Six of the stars on the walls floated down, moving smoothly through the air, to hang in a line before Arges and Yaz. Their radiance shone through her mind, tingling on the inside of her skull, making her teeth buzz in their sockets.

Arges watched her closely. “They don’t bother you this close?”

Yaz clenched her jaw. “I’m fine.”

“Remarkable,” Arges said as each star became clear, showing a roving image as seen through a small window. “Even Eular here would be unable to tolerate them without my presence to shield him.

“These are my Watcher’s eyes.” Arges gestured at the stars before them and then at the others around the walls. All but three of the remainder turned to glass, showing ever-changing scenes, lit passageways, dim tunnels, living quarters, empty chambers, a priest sleeping, the regulator shouting at someone. “Many and one.” He tapped the darkness that made a singular eye anchored on both sides by Eular’s empty sockets. In the light of the three stars continuing to shine Arges looked deeply sinister, painted with his own shadow, the monster beneath the flesh almost revealed.

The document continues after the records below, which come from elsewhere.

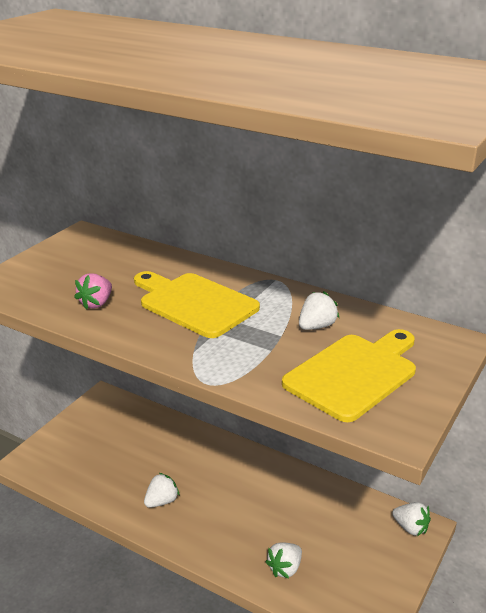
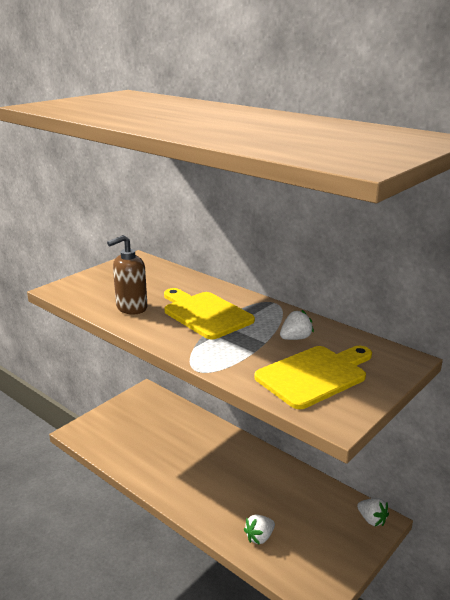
camera: 10 degrees right, 5 degrees down
(96, 303) = (131, 308): pink strawberry -> brown soap dispenser
(161, 501) = (173, 473): white strawberry -> none

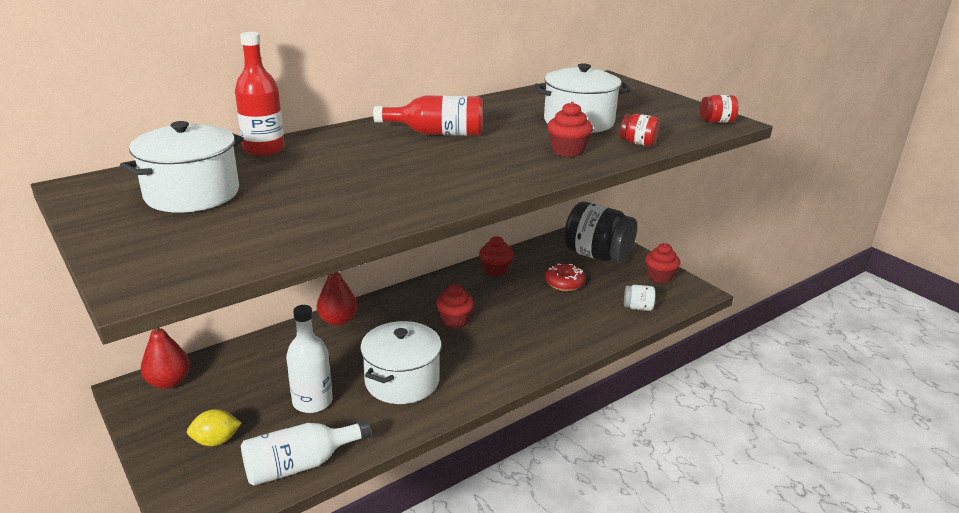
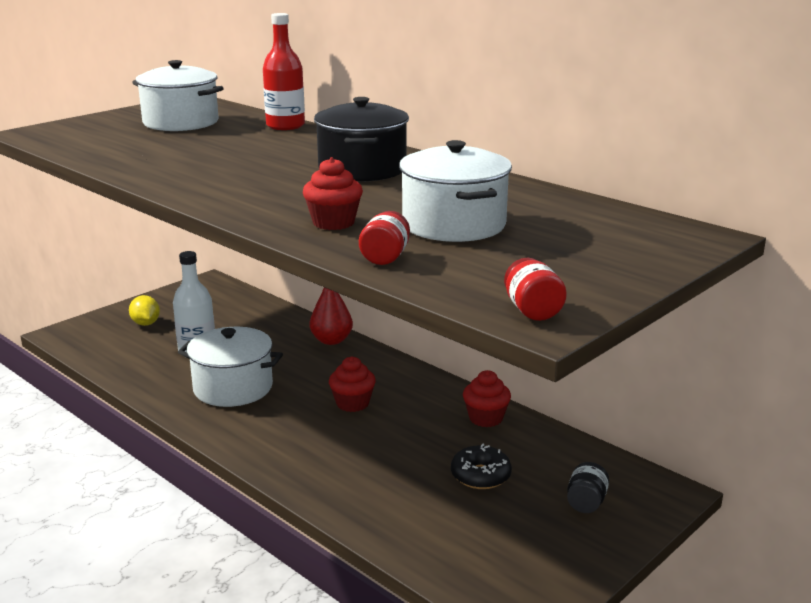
camera: 80 degrees right, 5 degrees down
(169, 382) = (220, 291): red pear -> none
(300, 465) = (113, 360): white bottle -> none
(437, 133) = (362, 169): red bottle -> black pot
(564, 283) = (480, 475): red donut -> black donut
(597, 255) = (586, 502): black jar -> black jar, size x0.42
(638, 307) = (441, 547): white jar -> none
(660, 277) = (551, 572): red cupcake -> none

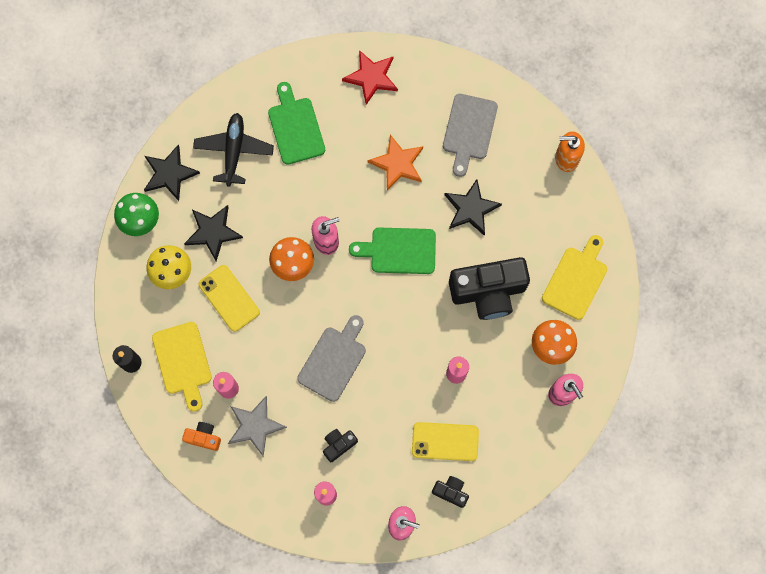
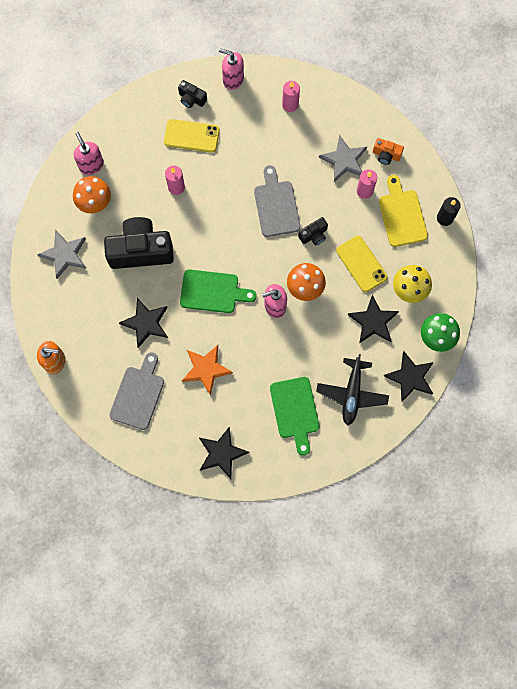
camera: 175 degrees left, 0 degrees up
(334, 360) = (276, 206): grey cutting board -> grey cutting board turned 135 degrees clockwise
(338, 445) = (277, 140): black camera -> black camera (314, 235)
(371, 77) = (221, 453): red star -> black star
(576, 280) = (64, 254): yellow cutting board -> grey star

Without warning one of the six stars before them turned black. Then another.

Arges frowned as the third turned black. “A flood? How is that possible?”

Suddenly one of the three remaining scenes before them flickered past a brown face.

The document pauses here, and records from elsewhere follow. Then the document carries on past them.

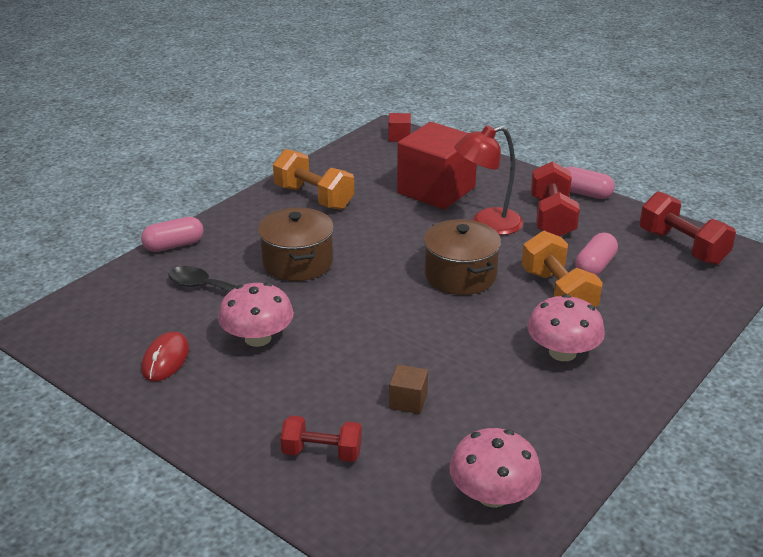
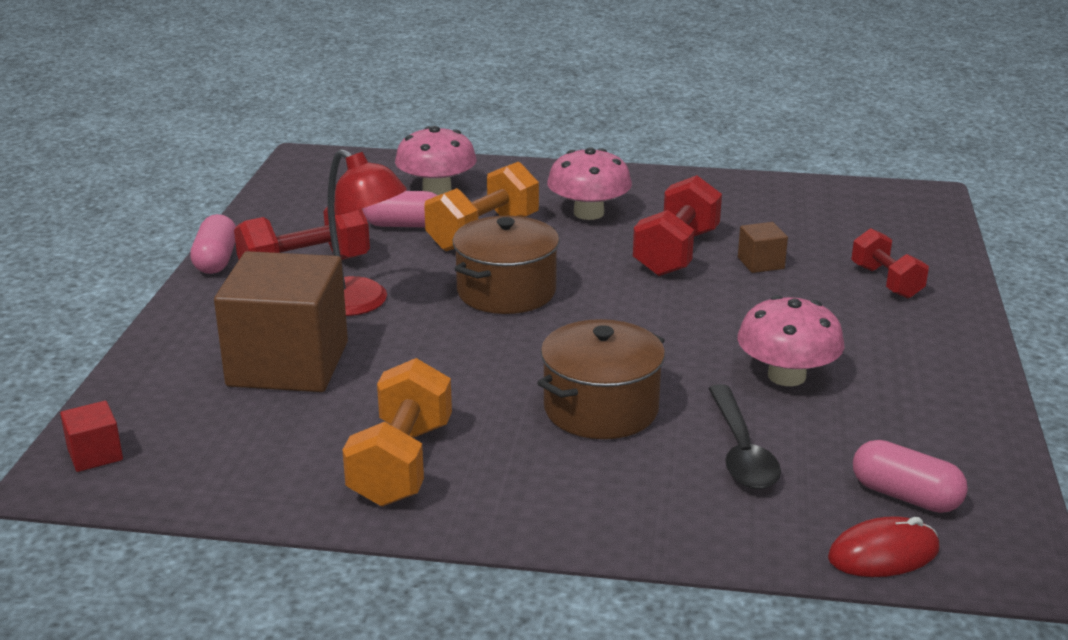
camera: 120 degrees left, 5 degrees down
(165, 359) = (908, 421): red mouse -> red mouse (883, 554)
(174, 245) = (681, 541): pink capsule -> pink capsule (905, 496)
(436, 190) = (288, 364): red cube -> brown cube
(492, 495) = (816, 204): pink mushroom -> pink mushroom (437, 189)
(682, 247) = (314, 191): red dumbbell -> red dumbbell (676, 253)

“Erris!” Yaz cried. Even as she spoke Quell crossed the window, scowling. “Where is that? Where are we seeing?”

One of the other stars turned black, leaving just two. Kao came into view where Quell had been. He stopped while still in view and stared ahead, fear taking possession of his face.

“We’re seeing through stars in mine tunnels very far below us. My Watcher there alerted me to matters of . . . interest.”

Yaz watched, horrified, as Kao shouted something that looked very like “run.” He didn’t run though, he stood his ground, looking petrified. In the next moment something snatched him from the scene, quick as a range-gull filching fish from the waves.

“No! Make it show what’s happening!”

But the Hidden God appeared to have other worries. More of the scenes around the walls were turning dark. “This is unacceptable.”

Something that might have been a splatter of blood drops painted the rock in the empty scene where Kao had been, and before Yaz could draw breath to speak again a rushing darkness swirled across everything and turned the star black.

“My friends!”

“Are dead. Drowned.”

“No!” Yaz refused to believe that. It made no sense. Drowned beneath a mountain?

“Unfortunate. Unexpected. But at least it has removed your ties to this place. You are free to lead my army south now.”

“Lead your . . . You’re insane! You just killed my friends.”

Arges took a sharp step towards her, shadow swelling about him, as if he were the centre of all things. “No, I did not.” On every side the stars burned crimson, a wavering heat above each as if they were lamp flames. “I was not responsible for what you have seen here.” His dark eye filled her mind, clouding her thoughts once more with unrooted fear. “I would never have been so merciful. Those that I kill die slow deaths.”